Since the 2008 Credit Crunch, the mortgage market has changed considerably. One of the most significant changes has been the disappearance of the ‘self certified mortgage’ or ‘liar loans’ as they were sometimes christened by sections of the press. The self certified mortgage was primarily aimed at the self employed and it enabled people without a regular monthly paycheck to raise a mortgage and buy a home.

With the disappearance of the self certified mortgage, the self-employed mortgage applicant must now jump through many more hoops in order to prove income and affordability. A self employed person is usually defined as someone that owns 20-25% or more of the business.

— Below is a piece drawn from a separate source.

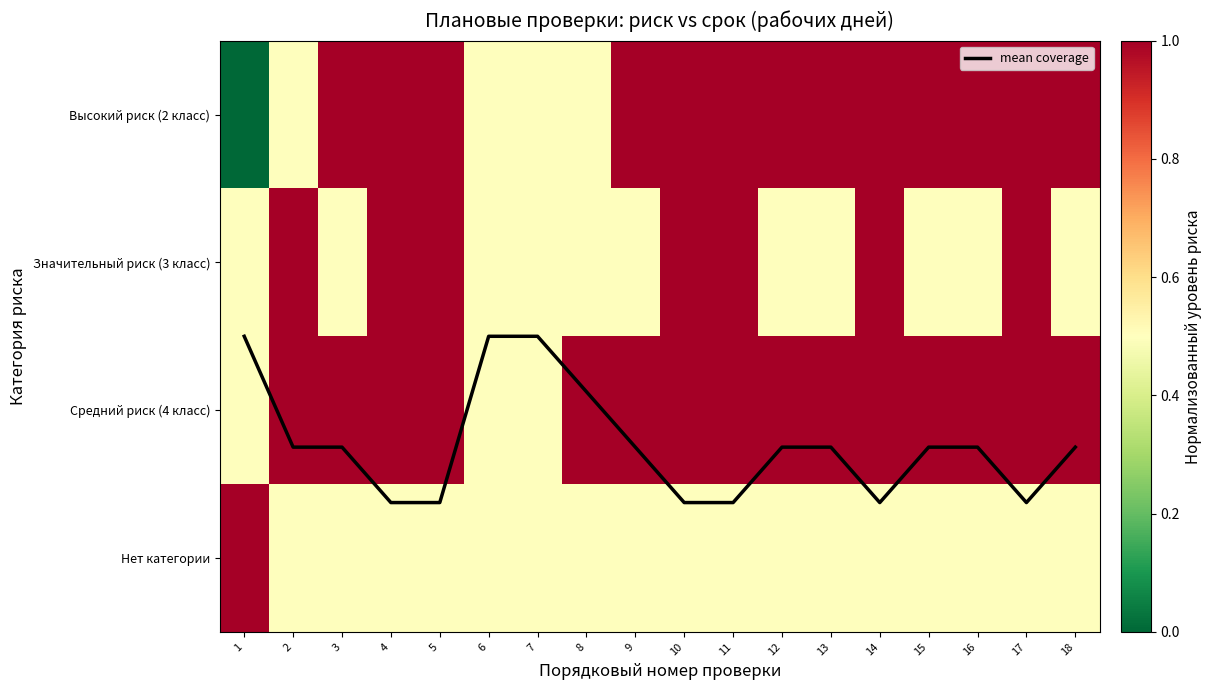

How many values in Высокий риск (2 класс) are above zero?

17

The primary key to making an application smooth and painless is to be organised. Keep complete records of your income and expenditure. Make sure your books are kept up to date and keep copies of previous years too as two to three years accounts are usually required. Employing a certified or chartered accountant will make those books and annual returns more credible.

Another way to prove your annual income is to obtain an SA302 from the taxman. This can take two or three weeks to obtain, so make sure you apply early and get your paperwork in order.

Mortgage lenders are looking for a clear picture of your finances over time. They need to see that you are regularly profitable and that the business is stable. If you have a blip and a year is poor, make sure you are able to clarify why and illustrate that you are past that problem. If profits are falling, the lender will probably base lending on the lower figure.

Also, clean up your credit rating. You can use a variety of companies to check that your credit rating is in order. In addition, a larger deposit will help. A lender is quantifying risk and if you are able to reduce their risk by reducing the Loan to Value Ratio then you are likely to make the loan cheaper and more readily available.

Finally, if you own a limited company, retained profits or dividends may be considered by some lenders when you are applying for a mortgage. It’s a good idea not to make changes to the business or accounting periods immediately prior to your mortgage application. A lender wants to see continuity and predictable income flows, even though that is rarely the the definition of self-employment!